Large memory consumption issue with "Table to Spark" node

JaeHwanChoi · October 26, 2023, 2:43pm

Hello KNIME Support.

I have a question about memory issues with Spark to Table nodes.

I am using Spark via Livy in my current project. I want to take 10 million parquet data and convert it to Table to Spark, then Spark to Table again and convert it to csv.

However, even if I set both Spark Driver and Executor in Livy to sufficient memory (100 / 120), I get the following error message Out of memory.

The example WF above was created for a simple error, and in reality, there are many preprocessing and analyzing nodes in between, including Pyspark Script.

The answer I’d like to hear is, does the original Table to Spark consume a ton of memory, and what method should I use to transform it within the given memory?

I need to export to CSV unconditionally.
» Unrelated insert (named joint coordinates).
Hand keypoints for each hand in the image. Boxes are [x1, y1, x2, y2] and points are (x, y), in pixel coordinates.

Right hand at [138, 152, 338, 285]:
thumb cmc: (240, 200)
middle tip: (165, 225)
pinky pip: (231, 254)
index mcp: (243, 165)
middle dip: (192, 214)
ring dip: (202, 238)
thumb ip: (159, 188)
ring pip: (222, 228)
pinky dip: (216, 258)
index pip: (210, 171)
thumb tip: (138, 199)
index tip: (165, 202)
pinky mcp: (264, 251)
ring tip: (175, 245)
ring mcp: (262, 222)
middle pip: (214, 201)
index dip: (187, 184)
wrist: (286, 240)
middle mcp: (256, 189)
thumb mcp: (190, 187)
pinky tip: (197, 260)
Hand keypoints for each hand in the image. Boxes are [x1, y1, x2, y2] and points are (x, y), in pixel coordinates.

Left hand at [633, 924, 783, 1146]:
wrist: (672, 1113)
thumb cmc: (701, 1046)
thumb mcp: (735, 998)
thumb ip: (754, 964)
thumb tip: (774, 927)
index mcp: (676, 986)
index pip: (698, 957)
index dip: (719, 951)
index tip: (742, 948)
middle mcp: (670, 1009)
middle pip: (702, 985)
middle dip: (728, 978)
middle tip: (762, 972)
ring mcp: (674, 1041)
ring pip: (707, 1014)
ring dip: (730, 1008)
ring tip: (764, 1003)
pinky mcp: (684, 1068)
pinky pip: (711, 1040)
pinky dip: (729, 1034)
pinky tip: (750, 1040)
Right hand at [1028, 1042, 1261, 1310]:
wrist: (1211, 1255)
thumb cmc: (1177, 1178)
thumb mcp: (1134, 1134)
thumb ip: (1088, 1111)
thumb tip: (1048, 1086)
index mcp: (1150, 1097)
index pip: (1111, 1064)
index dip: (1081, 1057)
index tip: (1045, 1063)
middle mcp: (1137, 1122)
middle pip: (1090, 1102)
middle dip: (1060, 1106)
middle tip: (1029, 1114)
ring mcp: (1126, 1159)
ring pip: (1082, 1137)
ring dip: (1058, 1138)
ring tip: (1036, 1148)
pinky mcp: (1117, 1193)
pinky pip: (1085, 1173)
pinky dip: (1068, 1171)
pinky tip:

There is no other option, any help would be appreciated.

sascha.wolke · October 26, 2023, 2:53pm

Hi @JaeHwanChoi,

The Spark to Table nodes should not be used to exchange large amounts of data.

You can use the Spark to CSV node to write the CSV inside the cluster or e.g. the Spark to Parquet node. You can read the parquet file then into KNIME, but I guess you like to use the Spark nodes to process your data in the cluster and only return aggregated data.

Cheers,
Sascha

system · January 24, 2024, 2:54pm

This topic was automatically closed 90 days after the last reply. New replies are no longer allowed.